Now people that are not afraid of heights, they probably wouldn't get
the message. However if a photographer were to use the camera and
techniques to relate what it feels like to be afraid, that is what I
appreciate about this medium and that is what I hope to achieve , when
I'm really trying to be an artist. So, if I can position the camera and
use the photographic tools to sort of make the viewer feel somewhat
disorientated and transfixed on the scene below and as result people who
are afraid of heights and those who aren't can relate to that feeling of
fear that I'm trying to express, then I am attempting to relate
something real, even though you can't see it, as a simple subject.

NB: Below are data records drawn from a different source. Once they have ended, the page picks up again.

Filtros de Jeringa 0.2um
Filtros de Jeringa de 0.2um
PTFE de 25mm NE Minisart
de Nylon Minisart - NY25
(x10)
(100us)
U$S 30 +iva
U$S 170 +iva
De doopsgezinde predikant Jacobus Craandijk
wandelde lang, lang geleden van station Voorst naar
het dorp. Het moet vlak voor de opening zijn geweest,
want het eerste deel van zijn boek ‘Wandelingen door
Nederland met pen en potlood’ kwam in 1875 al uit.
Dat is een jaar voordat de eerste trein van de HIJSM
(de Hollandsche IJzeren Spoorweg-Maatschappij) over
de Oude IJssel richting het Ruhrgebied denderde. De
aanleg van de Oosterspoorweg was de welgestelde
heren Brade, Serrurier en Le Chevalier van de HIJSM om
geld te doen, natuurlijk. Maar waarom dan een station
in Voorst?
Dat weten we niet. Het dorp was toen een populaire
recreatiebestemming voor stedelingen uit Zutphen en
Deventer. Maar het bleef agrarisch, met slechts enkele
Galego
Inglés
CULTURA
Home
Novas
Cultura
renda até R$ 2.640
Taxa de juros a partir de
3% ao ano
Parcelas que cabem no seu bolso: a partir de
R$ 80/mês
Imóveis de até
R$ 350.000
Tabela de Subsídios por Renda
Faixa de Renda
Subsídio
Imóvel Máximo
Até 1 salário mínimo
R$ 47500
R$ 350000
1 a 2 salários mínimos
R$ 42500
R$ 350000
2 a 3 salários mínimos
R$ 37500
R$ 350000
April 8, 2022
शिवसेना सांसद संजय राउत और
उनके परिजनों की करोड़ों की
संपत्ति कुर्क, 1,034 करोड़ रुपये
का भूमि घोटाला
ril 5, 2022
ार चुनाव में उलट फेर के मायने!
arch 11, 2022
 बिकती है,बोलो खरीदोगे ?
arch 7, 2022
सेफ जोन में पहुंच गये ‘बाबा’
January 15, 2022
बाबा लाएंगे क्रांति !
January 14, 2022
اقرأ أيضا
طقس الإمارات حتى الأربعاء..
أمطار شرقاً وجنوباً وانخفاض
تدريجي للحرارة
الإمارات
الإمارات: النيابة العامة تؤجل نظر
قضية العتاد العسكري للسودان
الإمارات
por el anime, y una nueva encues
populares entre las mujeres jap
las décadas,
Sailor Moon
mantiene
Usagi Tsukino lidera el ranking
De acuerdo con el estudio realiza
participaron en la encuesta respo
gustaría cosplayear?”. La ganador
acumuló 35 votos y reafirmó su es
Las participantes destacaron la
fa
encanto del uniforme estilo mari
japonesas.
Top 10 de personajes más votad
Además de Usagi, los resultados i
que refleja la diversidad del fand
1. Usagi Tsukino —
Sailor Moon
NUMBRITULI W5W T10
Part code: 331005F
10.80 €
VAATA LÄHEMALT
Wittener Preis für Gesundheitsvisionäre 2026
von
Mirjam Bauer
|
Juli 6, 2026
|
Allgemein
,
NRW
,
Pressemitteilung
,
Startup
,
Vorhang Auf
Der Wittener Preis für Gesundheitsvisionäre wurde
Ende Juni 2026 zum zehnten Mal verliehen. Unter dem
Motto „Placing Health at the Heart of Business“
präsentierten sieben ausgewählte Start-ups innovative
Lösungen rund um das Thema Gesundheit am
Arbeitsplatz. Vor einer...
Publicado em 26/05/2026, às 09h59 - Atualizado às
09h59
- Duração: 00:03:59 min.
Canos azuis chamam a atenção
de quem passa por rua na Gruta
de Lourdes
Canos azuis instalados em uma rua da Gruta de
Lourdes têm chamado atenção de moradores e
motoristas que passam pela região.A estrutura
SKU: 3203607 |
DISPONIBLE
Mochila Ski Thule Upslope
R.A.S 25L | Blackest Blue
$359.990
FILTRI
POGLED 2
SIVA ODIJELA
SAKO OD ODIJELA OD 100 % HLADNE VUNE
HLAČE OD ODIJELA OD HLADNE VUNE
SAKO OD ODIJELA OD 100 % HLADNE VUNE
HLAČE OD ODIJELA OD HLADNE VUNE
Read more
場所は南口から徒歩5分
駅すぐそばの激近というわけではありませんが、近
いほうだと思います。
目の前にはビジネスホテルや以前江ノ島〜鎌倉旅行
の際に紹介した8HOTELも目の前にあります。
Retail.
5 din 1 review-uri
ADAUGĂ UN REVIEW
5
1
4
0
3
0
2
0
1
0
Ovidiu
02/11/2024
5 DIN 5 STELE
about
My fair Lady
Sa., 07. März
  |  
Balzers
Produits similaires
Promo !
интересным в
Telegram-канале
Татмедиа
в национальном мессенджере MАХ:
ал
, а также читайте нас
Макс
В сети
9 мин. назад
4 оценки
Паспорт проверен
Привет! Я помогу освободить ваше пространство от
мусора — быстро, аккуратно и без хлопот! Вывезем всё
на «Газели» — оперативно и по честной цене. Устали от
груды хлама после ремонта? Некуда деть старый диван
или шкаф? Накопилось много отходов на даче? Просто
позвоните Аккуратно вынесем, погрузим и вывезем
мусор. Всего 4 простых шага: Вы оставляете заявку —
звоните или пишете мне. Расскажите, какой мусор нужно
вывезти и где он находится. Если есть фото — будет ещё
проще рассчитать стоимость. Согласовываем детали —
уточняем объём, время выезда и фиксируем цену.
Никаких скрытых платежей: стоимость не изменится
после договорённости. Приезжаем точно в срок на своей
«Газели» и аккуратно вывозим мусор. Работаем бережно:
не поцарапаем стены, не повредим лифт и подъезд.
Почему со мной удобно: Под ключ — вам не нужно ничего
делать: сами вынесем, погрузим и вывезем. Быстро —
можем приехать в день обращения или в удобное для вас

August 20, 2007 | Unregistered CommenterTim Kingston

Tim,
I used to be frustrated also due to the views of the other site.

I just don't participate there anymore. Many share your same feelings.

August 20, 2007 | Unregistered CommenterJim Jirka

Jim,

I don't want to get off topic but just want to say that I loved the other site and the people who run have been very generous to me, incredibly so, actually.

It's just, I don't know, I always felt more at home with people like you and Marc and the ideas you are trying to express.

Relating ideas and not just emotion is something new for me and I know I have a lot to learn. I am looking forward to it.